PARTICIPATION OF NBFCs IN INSURANCE SECTOR
CIRCULAR DNBS.PD.CC.NO.361/03.02.002/2013-14, DATED 28-11-2013
Please refer to the circular DNBS.(PD).CC.No.13/02.01/99-2000, dated June 30, 2000 which
contains the Guidelines for entry of NBFCs into Insurance Business
issued on June 09, 2000, and subsequent modification carried out vide Circular DNBS.(PD).CC.No.35/10.24/2003-04, dated February 10, 2004 and CC No. 221/03.02.002/2010-2011, dated May 27, 2011.

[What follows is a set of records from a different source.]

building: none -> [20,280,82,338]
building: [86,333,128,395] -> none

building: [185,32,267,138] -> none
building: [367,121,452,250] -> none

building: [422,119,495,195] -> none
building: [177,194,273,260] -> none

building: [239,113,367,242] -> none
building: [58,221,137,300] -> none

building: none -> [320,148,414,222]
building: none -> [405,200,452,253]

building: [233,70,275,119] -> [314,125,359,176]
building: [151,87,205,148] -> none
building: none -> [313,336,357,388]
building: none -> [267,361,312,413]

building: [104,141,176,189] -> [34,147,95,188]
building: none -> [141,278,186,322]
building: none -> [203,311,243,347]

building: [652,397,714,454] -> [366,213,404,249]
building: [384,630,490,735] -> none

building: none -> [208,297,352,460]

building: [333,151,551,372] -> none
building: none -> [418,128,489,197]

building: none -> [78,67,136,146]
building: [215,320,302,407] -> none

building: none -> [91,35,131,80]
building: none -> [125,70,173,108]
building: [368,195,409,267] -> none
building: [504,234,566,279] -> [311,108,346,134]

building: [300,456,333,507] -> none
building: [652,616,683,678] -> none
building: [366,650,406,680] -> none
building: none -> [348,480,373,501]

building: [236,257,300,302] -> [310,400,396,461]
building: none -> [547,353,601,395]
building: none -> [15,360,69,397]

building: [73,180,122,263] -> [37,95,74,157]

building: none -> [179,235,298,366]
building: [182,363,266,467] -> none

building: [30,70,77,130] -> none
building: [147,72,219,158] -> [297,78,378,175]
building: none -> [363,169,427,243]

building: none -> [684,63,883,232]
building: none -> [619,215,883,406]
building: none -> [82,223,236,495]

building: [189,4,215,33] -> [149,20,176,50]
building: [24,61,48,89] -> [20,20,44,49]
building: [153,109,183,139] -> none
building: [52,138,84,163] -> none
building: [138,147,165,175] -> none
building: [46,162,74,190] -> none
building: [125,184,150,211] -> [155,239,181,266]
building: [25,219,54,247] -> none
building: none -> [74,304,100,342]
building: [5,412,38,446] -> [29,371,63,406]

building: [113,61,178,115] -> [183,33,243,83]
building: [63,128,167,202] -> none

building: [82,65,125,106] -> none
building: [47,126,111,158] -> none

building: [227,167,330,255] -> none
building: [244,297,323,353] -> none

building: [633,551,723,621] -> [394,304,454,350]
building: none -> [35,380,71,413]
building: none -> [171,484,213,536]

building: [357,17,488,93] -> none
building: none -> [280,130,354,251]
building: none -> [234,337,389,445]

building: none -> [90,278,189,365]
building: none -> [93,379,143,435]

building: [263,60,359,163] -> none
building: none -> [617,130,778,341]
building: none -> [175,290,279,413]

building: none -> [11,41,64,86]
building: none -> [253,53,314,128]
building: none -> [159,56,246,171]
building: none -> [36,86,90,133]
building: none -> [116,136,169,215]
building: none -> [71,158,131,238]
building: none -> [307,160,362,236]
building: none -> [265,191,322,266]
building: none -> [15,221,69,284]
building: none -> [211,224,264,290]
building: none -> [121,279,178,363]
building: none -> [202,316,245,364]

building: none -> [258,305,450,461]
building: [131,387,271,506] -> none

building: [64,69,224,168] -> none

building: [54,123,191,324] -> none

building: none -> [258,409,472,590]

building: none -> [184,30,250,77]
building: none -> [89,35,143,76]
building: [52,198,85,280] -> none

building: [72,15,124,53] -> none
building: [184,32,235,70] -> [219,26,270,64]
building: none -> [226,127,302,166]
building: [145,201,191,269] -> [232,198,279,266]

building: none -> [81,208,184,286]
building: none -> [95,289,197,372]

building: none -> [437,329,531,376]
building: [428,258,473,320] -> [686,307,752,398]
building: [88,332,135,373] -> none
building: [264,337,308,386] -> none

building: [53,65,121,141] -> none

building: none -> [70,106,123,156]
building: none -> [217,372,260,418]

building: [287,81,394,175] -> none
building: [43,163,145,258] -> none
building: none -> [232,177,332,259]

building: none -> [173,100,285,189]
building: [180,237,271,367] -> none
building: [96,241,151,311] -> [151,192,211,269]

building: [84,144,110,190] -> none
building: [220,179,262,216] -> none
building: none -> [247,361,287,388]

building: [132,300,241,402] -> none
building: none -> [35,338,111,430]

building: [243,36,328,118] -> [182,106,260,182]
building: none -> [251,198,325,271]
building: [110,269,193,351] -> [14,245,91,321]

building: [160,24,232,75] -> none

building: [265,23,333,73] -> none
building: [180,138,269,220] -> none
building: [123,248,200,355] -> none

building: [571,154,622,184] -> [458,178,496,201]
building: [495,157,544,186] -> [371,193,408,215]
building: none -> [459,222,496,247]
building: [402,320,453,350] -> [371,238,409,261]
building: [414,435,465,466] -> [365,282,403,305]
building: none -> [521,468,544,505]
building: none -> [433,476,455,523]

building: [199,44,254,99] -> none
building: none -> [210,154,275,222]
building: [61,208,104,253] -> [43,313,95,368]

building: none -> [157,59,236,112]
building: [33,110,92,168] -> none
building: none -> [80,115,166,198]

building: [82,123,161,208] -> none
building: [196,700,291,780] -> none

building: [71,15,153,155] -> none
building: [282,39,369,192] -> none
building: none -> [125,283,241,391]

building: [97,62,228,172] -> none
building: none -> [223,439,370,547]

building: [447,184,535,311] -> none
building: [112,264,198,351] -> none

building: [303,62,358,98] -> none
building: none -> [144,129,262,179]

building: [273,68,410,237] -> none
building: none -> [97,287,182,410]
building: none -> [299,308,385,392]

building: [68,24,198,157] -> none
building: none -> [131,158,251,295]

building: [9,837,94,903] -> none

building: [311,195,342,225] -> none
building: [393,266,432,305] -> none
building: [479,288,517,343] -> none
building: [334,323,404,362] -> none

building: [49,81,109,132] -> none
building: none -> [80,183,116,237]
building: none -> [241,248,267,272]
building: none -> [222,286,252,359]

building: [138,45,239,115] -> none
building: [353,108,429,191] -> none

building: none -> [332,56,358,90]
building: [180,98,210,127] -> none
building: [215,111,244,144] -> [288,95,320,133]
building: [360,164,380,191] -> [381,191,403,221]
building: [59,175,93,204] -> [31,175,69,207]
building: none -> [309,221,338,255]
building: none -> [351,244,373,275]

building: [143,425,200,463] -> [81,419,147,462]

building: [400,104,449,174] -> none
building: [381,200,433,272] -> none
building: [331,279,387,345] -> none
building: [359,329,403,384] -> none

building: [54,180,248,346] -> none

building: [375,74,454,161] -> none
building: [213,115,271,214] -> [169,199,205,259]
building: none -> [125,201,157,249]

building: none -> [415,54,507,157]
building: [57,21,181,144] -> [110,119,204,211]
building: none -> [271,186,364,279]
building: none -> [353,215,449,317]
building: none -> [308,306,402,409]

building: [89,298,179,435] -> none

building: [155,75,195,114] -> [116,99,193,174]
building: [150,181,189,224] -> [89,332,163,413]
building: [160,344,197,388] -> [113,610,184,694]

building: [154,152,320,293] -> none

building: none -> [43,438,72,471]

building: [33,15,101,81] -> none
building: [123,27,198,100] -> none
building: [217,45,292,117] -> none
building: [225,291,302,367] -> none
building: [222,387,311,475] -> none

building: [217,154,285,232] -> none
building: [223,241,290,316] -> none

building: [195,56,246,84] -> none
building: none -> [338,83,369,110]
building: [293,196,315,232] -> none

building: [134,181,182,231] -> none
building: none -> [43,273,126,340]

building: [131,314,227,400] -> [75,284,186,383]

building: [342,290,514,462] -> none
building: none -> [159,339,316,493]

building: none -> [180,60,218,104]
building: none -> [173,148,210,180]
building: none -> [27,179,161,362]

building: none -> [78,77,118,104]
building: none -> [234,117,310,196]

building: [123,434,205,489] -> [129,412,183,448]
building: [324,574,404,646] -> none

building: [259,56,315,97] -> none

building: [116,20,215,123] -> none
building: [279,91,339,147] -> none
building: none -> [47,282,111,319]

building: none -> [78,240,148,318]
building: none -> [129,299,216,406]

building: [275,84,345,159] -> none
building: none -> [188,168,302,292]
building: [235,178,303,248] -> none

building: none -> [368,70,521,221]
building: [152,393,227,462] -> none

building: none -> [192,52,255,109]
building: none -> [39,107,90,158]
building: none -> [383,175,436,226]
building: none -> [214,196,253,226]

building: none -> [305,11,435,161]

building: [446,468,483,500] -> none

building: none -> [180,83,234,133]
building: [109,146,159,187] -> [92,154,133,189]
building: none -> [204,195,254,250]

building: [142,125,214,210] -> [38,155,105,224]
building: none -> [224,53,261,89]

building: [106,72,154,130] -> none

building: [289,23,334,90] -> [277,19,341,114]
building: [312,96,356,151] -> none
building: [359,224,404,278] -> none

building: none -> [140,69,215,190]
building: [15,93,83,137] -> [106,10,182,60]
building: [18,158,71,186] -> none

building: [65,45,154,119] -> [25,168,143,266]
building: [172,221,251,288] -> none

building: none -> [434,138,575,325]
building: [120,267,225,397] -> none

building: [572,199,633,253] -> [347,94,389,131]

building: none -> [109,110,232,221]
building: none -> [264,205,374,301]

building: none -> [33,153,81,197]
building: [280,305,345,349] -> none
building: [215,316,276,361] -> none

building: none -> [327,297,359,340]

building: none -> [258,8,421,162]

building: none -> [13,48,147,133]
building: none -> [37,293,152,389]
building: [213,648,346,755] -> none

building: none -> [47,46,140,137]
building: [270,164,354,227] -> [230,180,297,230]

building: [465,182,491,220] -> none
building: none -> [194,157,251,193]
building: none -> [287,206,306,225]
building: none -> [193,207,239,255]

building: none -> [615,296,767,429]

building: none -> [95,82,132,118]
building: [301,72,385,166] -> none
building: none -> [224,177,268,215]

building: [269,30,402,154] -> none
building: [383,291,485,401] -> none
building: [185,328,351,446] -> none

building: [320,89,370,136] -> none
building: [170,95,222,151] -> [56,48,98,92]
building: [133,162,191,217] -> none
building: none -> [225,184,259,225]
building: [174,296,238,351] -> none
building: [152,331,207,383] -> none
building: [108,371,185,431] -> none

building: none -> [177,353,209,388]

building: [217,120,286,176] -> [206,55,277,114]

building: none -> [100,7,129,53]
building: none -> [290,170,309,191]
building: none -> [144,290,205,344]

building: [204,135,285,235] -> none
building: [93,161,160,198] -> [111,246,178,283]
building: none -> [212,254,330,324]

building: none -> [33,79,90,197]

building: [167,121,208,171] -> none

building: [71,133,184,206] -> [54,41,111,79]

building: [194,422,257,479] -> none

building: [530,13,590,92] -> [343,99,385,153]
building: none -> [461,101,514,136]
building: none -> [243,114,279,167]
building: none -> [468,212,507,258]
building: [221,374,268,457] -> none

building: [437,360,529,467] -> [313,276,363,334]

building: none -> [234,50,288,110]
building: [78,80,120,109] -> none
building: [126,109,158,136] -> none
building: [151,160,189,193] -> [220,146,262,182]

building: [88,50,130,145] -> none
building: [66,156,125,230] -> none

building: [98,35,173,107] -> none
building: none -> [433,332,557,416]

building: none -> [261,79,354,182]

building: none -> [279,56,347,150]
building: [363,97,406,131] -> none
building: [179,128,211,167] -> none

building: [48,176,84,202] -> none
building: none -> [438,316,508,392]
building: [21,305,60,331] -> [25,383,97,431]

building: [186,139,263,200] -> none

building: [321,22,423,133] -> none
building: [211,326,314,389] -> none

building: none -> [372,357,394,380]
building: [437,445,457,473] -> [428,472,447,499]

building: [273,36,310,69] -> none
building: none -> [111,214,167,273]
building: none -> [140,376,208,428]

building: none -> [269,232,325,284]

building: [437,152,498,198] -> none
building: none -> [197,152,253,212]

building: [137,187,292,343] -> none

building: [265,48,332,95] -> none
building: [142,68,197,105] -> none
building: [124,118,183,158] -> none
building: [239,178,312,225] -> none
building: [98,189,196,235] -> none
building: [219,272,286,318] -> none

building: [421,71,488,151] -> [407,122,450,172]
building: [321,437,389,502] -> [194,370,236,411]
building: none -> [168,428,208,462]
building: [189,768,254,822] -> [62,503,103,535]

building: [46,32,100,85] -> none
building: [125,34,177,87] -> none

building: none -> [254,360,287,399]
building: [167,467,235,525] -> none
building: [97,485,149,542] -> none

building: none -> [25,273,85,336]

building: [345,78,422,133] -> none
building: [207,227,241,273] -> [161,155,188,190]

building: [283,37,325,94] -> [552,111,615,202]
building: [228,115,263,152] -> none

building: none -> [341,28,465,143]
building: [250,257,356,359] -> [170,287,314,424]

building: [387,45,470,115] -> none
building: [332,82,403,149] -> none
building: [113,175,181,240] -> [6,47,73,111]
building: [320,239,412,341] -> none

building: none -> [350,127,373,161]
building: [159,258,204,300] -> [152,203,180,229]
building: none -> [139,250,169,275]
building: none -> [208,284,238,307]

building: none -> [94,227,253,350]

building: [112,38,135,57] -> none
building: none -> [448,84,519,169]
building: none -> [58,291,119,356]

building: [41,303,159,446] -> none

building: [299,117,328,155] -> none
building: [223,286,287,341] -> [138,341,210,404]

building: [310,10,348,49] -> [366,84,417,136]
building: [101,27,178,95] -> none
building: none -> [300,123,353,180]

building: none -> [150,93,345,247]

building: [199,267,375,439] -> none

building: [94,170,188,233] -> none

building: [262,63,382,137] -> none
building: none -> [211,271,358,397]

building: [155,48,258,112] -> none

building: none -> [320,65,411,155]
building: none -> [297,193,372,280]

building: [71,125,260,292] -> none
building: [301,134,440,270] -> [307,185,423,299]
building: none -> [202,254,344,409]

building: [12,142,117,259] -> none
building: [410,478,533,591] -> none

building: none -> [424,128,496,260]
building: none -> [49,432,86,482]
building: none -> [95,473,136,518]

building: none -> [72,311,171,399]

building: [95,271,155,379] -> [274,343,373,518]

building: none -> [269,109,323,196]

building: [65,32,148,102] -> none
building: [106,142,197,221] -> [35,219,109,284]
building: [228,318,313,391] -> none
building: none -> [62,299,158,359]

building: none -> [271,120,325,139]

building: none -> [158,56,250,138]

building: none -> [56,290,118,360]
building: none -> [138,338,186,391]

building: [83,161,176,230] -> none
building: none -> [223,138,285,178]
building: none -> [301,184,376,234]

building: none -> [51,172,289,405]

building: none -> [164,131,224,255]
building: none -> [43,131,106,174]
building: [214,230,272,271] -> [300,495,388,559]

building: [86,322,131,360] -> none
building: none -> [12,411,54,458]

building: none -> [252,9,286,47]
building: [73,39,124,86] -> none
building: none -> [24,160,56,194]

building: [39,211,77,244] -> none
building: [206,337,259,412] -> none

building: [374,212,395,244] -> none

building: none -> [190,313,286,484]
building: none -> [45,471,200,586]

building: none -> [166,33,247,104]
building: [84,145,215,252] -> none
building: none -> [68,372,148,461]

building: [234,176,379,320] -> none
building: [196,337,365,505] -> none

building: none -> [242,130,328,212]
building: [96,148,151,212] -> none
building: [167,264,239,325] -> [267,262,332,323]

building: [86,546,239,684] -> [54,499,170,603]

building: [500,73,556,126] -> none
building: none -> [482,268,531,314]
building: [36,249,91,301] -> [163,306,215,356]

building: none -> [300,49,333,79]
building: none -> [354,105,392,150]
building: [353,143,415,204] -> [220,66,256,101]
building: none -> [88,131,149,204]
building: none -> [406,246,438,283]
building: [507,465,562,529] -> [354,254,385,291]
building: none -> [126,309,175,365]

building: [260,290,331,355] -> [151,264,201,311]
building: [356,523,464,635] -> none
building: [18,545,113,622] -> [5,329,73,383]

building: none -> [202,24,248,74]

As per the extant instructions issued on May 27, 2011, in case more
than one company (irrespective of doing financial activity or not) in
the same group of the NBFC wishes to take a stake in the insurance
company, the contribution by all
companies in the same group shall be
counted for the limit of 50 per cent equity investment in the Insurance
JV company.
2. In
the operation of Insurance Company, very often, the IRDA requires an
insurance company to expand its capital taking into account the
stipulations of the Insurance Act and the solvency requirements of the
insurance company. The restriction of a group limit of the NBFC to 50%
of the equity of the insurance JV company prescribed in the above
mentioned circular may act as a constraint for the insurance company in
meeting the requirement of IRDA.
3. On
a review, it has been decided that in cases where IRDA issues calls for
capital infusion into the Insurance JV company, the Bank may, on a case
to case basis, consider need based relaxation of the 50% group limit
specified in CC No 221, dated May 27, 2011. The relaxation, if
permitted, will be subject to compliance by the NBFC with all regulatory
conditions specified in DNBS(PD) CC.No.35/10.24/2003-04, dated February
10, 2004 and such other conditions as may be necessary in the specific
case.
4. Application
for such relaxation along with supporting documents may be submitted by
the NBFC to the Regional Office of the Reserve Bank under whose
jurisdiction its registered office is situated.